RECENT EVENTS: DEREGISTRATION

The Post-Effective Amendment (these “Post-Effective Amendment”) relates to the following Registration Statement of Presidio, Inc. (the “Company”) on Form S-8 (the “Registration Statement”):

 

   

Registration Statement No. 333-216653, filed with the Securities and Exchange Commission on March 13, 2017, registering 8,728,686 shares of common stock, par value $0.01 per share (“Common Stock”), of the Company that may be offered pursuant to the Presidio, Inc. Amended and Restated 2015 Long-Term Incentive Plan, 7,200,000 shares of Common Stock that may be offered pursuant to the Presidio, Inc. 2017 Long-Term Incentive Plan and 1,500,000 shares of Common Stock that may be offered pursuant to the Presidio, Inc. Employee Stock Purchase Plan.

On December 19, 2019, pursuant to that certain Agreement and Plan of Merger, dated August 14, 2019 (as amended on September 25, 2019), by and among the Company, BCEC – Port Holdings (Delaware), LP, a Delaware limited partnership (“Parent”), and Port Merger Sub, Inc., a Delaware corporation and wholly owned subsidiary of Parent (“Merger Sub”), Merger Sub merged with and into the Company (the “Merger”), with the Company continuing as the surviving company of the Merger, and an indirect wholly owned subsidiary of Parent. Parent and Merger Sub are affiliates of funds advised by BC Partners Advisors L.P.

As a result of the Merger, the Company is terminating all offerings of its securities pursuant to the Registration Statement.

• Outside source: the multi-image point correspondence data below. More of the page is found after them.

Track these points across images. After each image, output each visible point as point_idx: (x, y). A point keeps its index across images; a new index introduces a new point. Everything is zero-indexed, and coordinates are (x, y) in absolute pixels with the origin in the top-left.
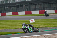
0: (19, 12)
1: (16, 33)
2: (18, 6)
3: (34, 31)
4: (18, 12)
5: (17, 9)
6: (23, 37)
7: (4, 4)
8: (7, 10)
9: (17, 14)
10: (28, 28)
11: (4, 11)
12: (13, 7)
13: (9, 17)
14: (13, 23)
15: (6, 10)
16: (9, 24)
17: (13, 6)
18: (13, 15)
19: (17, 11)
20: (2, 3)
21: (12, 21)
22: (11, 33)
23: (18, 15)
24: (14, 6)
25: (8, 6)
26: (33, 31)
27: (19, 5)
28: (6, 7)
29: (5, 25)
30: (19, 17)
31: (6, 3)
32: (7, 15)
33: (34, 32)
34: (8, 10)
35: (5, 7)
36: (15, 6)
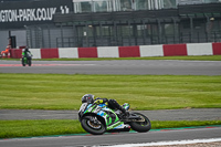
0: (188, 45)
1: (177, 127)
2: (185, 23)
3: (127, 126)
4: (185, 46)
5: (181, 35)
6: (204, 141)
7: (134, 12)
8: (143, 37)
9: (184, 52)
10: (100, 113)
11: (133, 40)
12: (167, 26)
13: (152, 64)
14: (166, 86)
15: (139, 34)
16: (151, 89)
17: (167, 19)
18: (165, 55)
19: (181, 41)
20: (124, 9)
21: (162, 78)
22: (158, 125)
23: (186, 54)
24: (172, 22)
25: (146, 20)
26: (123, 126)
27: (191, 16)
28: (141, 24)
29: (134, 93)
30: (190, 64)
31: (141, 8)
32: (142, 55)
33: (125, 130)
34: (148, 36)
35: (135, 25)
36: (176, 19)
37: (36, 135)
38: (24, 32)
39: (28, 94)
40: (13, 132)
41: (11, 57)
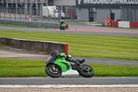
37: (125, 76)
38: (120, 10)
39: (121, 49)
40: (110, 73)
41: (111, 26)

The Company, by filing the Post-Effective Amendment to the Registration Statement pursuant to Rule 478 under the Securities Act of 1933, as amended, hereby terminates the effectiveness of the Registration Statement and removes from registration any and all securities registered but unsold under the Registration Statement as of the date hereof. This filing is made in accordance with the undertakings made by the Company in the Registration Statement to remove from registration by means of post-effective amendment any of the securities that were registered which remain unsold as of the date hereof. The Registration Statement is hereby amended, as appropriate, to reflect the deregistration of all such securities.


SIGNATURES

Pursuant to the requirements of the Securities Act of 1933, the registrant has duly caused this registration statement to be signed on its behalf by the undersigned, thereunto duly authorized, in the City of New York, State of New York, on the 30th day of December, 2019.

 

PRESIDIO, INC.

By: 

 

/s/ Elliot Brecher

 

Name:  Elliot Brecher

 

Title:    Senior Vice President and General Counsel

No other person is required to sign these Post-Effective Amendments in reliance upon Rule 478 under the Securities Act of 1933, as amended.